La auditoría no valora, por ejemplo, si los costes son altos o bajos, sino si la cifra que los refleja es o no correcta. Es a los accionistas y a los analistas externos o internos a quienes compete decidir si tales costes de la empresa son razonables o no con su estructura y su beneficio. O si el modelo de crecimiento es sostenible o qué niveles de riesgo se asumen.
La auditoría, consecuentemente, no es ningún ungüento amarillo. Una buena auditoría no reconduce un negocio mal gestionado o una estrategia de empresa inviable, ni impide que un directivo delinca; en el mejor de los casos, la auditoría sólo refleja a posteriori las consecuencias de esas situaciones. Al auditor, evidentemente, se le puede engañar y, en ese caso, obviamente -como ocurre, por cierto, en el periodismo-, antes que plantear su negligencia, hay que exigir la responsabilidad de quien ha mentido.
La independencia del auditor está fundada en la multiplicidad de clientes a los que debe servir, ya que no trabaja sólo para los accionistas, sino para potenciales inversores y analistas, acreedores, entidades financieras, para organismos reguladores y registros públicos, para los mercados de valores, etcétera. Y de ello depende su reputación y su prestigio profesional, que en casos discutibles es sometido, como estamos viendo, a un exigente escrutinio público.
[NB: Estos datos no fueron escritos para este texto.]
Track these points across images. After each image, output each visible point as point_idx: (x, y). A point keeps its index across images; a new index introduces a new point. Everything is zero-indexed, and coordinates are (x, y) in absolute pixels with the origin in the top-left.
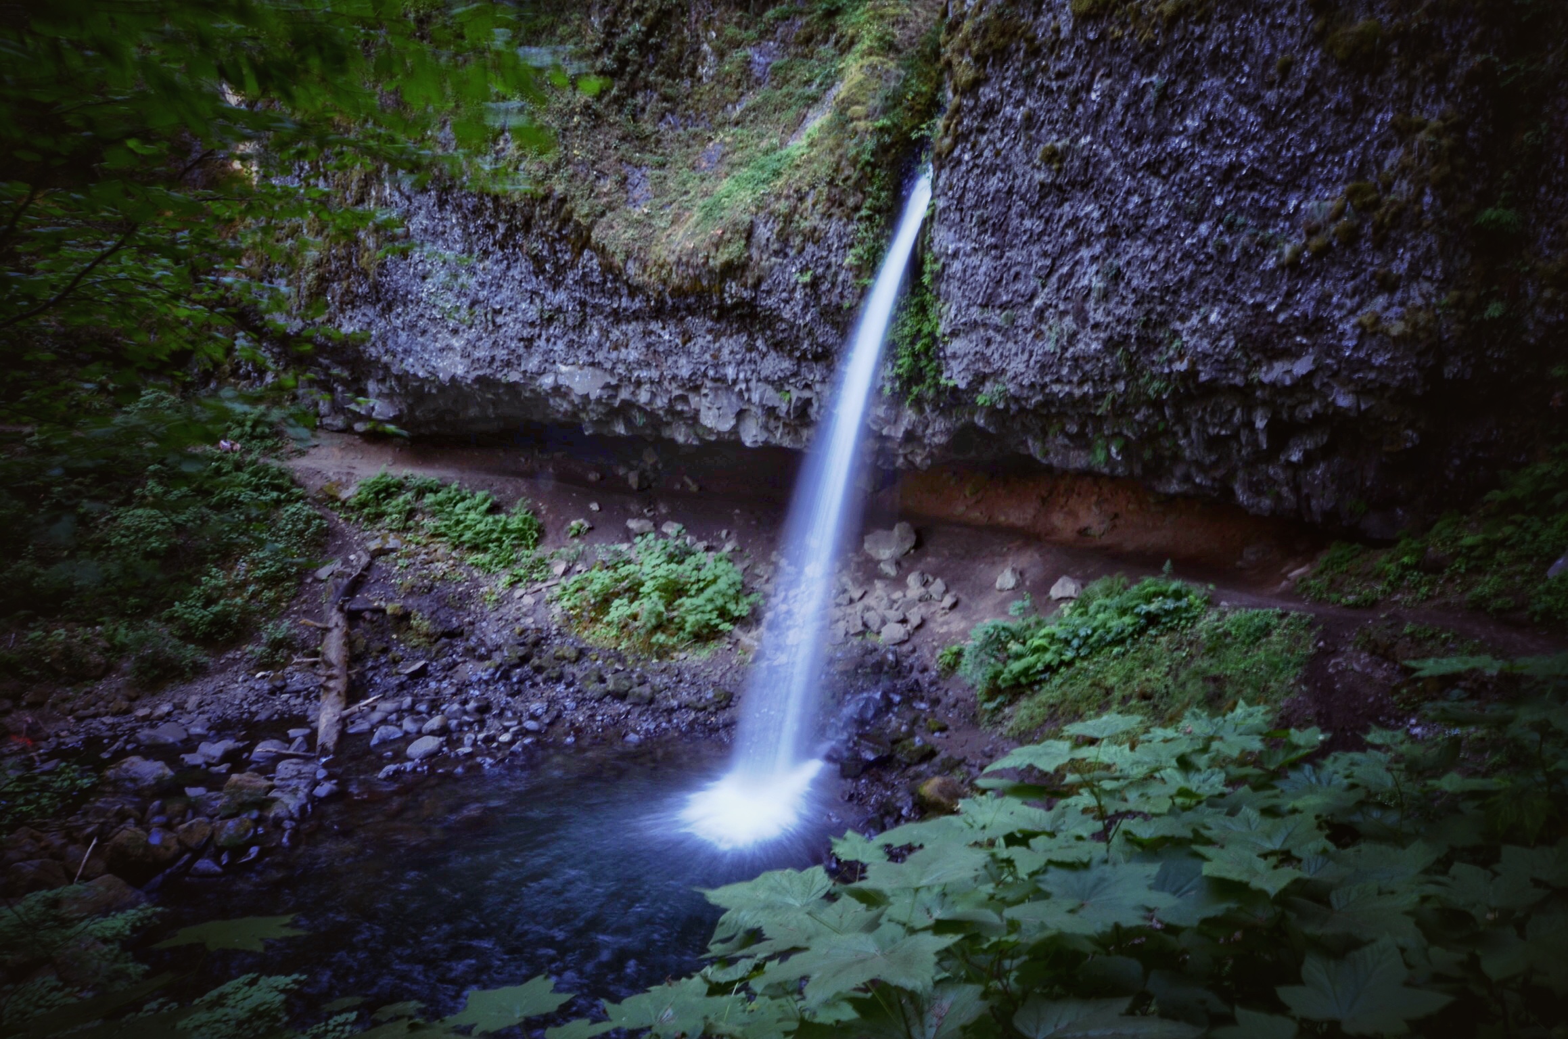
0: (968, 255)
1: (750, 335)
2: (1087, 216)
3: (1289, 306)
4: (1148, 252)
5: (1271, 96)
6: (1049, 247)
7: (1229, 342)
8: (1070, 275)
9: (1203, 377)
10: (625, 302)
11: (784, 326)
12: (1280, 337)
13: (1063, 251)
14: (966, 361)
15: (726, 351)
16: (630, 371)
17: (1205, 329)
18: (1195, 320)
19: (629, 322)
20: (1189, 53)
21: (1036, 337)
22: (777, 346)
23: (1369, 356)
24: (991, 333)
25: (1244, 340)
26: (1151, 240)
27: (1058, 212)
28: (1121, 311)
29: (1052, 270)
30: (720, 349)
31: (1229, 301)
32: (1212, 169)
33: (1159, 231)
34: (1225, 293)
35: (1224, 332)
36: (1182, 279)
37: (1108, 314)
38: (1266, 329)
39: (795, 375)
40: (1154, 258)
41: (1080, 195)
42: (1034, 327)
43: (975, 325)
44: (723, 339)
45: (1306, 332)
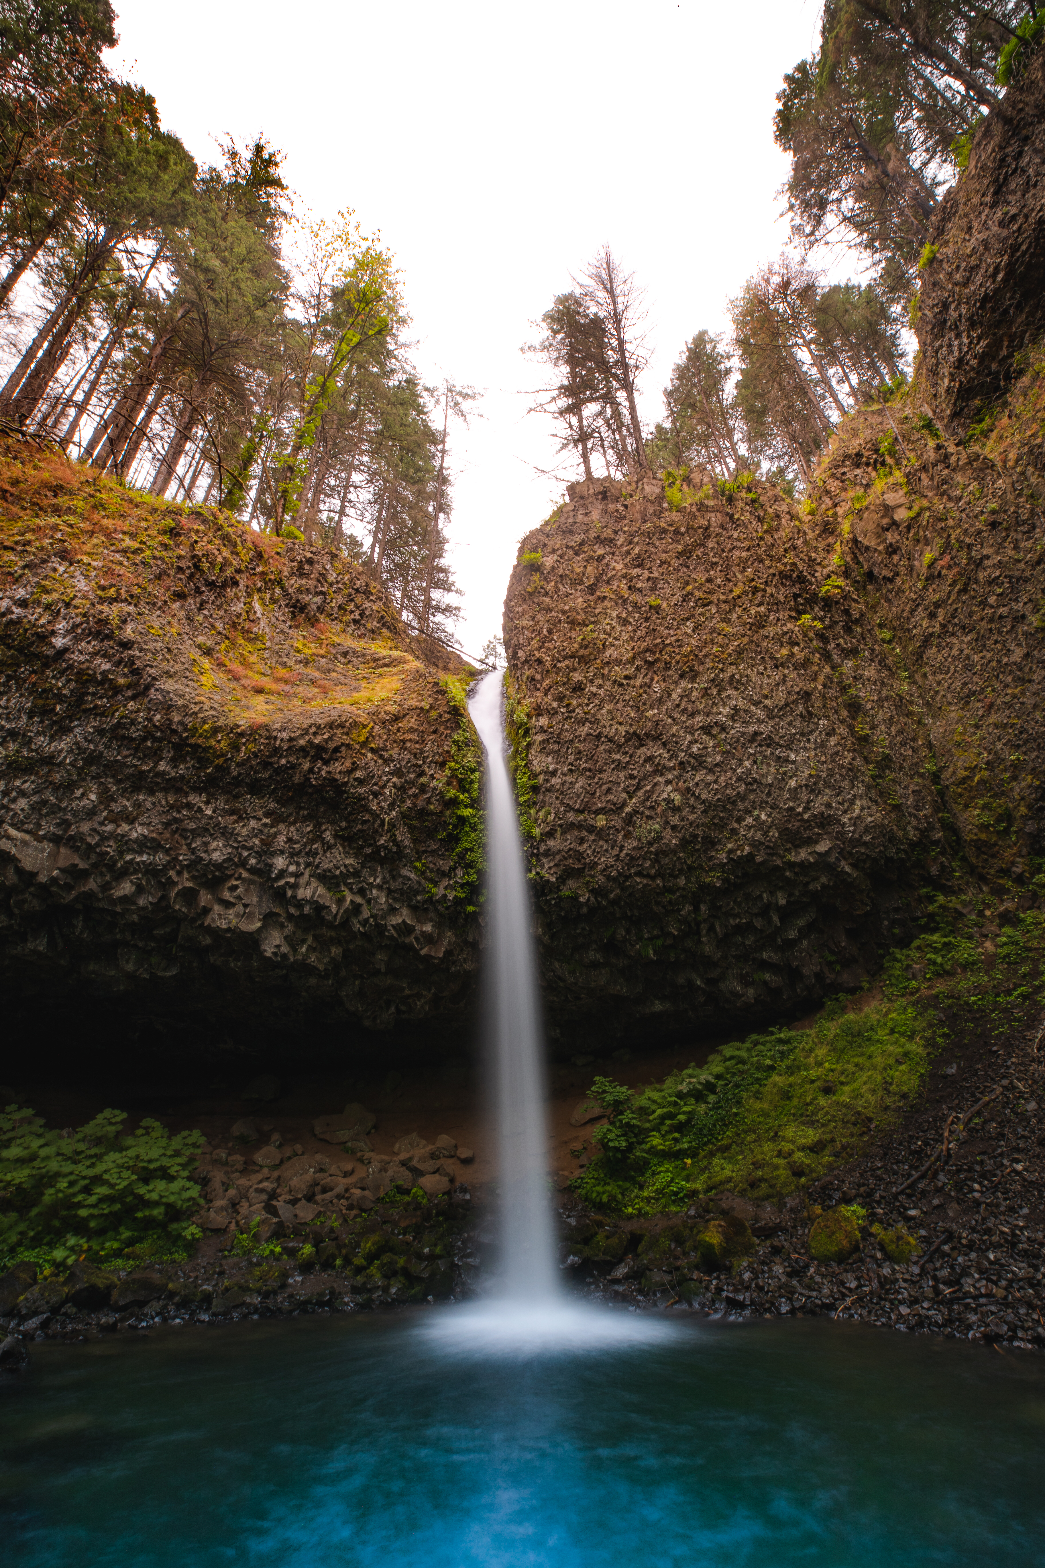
0: (565, 775)
1: (318, 825)
2: (660, 755)
3: (809, 809)
4: (710, 778)
5: (767, 702)
6: (635, 772)
7: (774, 833)
8: (652, 791)
9: (759, 859)
10: (163, 766)
11: (367, 817)
12: (805, 830)
13: (645, 778)
14: (558, 857)
15: (282, 838)
16: (121, 853)
17: (759, 825)
18: (749, 820)
19: (151, 792)
20: (717, 675)
21: (625, 836)
22: (347, 840)
23: (861, 836)
24: (584, 833)
25: (784, 832)
26: (711, 771)
27: (639, 752)
28: (691, 817)
29: (638, 788)
30: (275, 835)
31: (771, 808)
32: (743, 734)
33: (717, 765)
34: (767, 803)
35: (770, 827)
36: (739, 793)
37: (682, 820)
38: (797, 824)
39: (356, 874)
40: (716, 782)
41: (652, 744)
42: (623, 829)
43: (572, 826)
44: (282, 826)
45: (822, 826)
Los auditores no pueden eludir su responsabilidad en un corporativismo injustificable que sirva de parapeto a prácticas inaceptables, por aisladas que sean, ni aceptar una generalización engañosa, injusta con la mayor parte de la profesión. Es también exigible, por las mismas razones, que los informes de auditoría eludan la complejidad de un lenguaje críptico que, lejos de mejorar la precisión técnica, genera equívocos y confunde a esa multiplicidad de usuarios potenciales de los informes.
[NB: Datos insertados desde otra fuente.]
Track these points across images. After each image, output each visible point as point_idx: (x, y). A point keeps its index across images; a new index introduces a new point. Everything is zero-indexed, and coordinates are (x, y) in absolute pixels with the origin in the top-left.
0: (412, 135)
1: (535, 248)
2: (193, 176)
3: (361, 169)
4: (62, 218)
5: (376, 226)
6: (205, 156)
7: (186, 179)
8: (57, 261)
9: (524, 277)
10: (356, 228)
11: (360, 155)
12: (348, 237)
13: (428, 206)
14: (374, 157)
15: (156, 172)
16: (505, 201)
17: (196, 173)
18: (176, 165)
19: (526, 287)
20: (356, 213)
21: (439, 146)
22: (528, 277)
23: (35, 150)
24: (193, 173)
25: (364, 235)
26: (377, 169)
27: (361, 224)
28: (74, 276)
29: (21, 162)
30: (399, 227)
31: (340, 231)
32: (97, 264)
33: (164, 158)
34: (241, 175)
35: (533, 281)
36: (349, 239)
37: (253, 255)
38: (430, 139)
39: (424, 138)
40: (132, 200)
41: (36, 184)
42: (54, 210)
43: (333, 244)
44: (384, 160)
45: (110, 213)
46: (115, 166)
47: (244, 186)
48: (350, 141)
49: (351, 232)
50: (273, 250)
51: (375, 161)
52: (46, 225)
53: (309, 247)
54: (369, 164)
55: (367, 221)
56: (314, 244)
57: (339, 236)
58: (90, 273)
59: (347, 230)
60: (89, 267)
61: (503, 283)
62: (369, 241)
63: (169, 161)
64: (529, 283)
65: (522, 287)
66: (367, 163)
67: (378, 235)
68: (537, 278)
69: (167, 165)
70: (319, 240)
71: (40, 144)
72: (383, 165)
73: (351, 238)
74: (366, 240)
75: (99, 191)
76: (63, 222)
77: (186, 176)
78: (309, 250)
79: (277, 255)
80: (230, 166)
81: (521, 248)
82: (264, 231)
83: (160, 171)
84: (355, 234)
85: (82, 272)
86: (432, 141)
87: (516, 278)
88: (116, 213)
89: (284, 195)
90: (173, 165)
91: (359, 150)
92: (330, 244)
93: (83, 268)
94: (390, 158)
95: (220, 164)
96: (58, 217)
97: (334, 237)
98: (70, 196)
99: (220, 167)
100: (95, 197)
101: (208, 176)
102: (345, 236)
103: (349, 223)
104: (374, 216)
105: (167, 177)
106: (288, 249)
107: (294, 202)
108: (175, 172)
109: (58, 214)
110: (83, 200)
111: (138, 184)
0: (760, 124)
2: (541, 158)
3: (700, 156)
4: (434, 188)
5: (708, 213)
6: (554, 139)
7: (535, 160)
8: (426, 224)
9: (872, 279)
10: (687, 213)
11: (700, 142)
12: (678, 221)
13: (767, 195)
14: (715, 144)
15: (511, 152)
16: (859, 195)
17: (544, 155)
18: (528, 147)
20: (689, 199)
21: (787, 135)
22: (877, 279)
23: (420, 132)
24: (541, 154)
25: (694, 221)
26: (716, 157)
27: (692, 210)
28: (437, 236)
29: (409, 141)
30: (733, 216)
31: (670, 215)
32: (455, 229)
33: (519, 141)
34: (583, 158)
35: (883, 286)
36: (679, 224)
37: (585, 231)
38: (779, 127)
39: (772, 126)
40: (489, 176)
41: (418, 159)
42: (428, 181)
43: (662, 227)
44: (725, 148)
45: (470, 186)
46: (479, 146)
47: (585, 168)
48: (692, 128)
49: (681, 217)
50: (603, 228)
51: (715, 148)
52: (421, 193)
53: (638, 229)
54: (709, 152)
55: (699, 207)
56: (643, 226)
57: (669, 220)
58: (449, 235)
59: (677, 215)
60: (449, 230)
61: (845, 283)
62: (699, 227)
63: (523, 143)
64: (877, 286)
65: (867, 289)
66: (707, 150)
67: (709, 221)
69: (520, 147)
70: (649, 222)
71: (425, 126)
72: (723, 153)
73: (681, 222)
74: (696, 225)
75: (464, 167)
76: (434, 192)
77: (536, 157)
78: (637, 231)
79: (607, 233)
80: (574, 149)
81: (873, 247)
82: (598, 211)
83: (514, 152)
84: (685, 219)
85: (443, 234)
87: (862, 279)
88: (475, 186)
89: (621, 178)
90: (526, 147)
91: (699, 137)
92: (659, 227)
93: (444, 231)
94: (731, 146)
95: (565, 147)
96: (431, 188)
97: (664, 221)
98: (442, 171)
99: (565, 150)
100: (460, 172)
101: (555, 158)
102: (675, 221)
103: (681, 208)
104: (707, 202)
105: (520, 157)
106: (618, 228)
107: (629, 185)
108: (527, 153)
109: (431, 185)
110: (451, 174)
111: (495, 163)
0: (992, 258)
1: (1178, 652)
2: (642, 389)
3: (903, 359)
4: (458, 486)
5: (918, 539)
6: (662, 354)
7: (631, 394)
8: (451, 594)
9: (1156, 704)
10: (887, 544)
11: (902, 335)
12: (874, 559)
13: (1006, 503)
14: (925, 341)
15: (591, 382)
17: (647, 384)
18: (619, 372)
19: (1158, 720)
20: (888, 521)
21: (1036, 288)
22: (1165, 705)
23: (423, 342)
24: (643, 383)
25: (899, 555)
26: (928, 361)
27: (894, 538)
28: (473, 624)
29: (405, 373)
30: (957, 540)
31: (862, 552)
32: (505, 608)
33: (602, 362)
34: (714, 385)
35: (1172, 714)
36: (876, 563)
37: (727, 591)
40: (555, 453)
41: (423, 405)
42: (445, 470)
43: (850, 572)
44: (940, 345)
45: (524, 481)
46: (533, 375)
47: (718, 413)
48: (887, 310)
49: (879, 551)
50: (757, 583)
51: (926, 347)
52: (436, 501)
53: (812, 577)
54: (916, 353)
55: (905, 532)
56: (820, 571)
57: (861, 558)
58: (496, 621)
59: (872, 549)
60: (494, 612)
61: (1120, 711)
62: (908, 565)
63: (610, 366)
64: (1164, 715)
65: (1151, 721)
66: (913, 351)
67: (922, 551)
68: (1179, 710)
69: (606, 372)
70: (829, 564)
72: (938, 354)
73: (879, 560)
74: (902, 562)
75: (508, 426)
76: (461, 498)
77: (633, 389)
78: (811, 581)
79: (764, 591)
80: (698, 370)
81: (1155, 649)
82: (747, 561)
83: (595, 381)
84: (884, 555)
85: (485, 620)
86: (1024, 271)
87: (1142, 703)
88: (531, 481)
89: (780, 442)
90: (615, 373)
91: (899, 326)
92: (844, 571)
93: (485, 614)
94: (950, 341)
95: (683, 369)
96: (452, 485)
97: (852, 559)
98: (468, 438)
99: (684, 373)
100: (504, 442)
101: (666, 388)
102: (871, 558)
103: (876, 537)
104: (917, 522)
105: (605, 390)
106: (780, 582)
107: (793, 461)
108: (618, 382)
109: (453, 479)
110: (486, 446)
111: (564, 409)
Hay que aprender de las crisis y hacer de la necesidad virtud. En una economía más avanzada -a cuya transparencia han contribuido las auditorías cuando ni el contexto social ni la normativa legal la propiciaban-, la propia cultura financiera de los accionistas, de los trabajadores, de la sociedad en general, debería impulsar un mejor conocimiento y una mayor difusión de los contenidos del trabajo del auditor.
Esa mayor cultura financiera y esa sensibilidad social hacen posible y necesario hoy un análisis que, valga la redundancia, objetive la objetividad de la auditoría y acabe, por tanto, con generalizaciones y tópicos simplificadores que, precisamente, escudan la baja profesionalidad. Las excepciones serán pocas, pero se han dado, y en la historia de los auditores hay hunos... y hay otros.
José Luis Carrascosa es periodista y asesor de comunicación.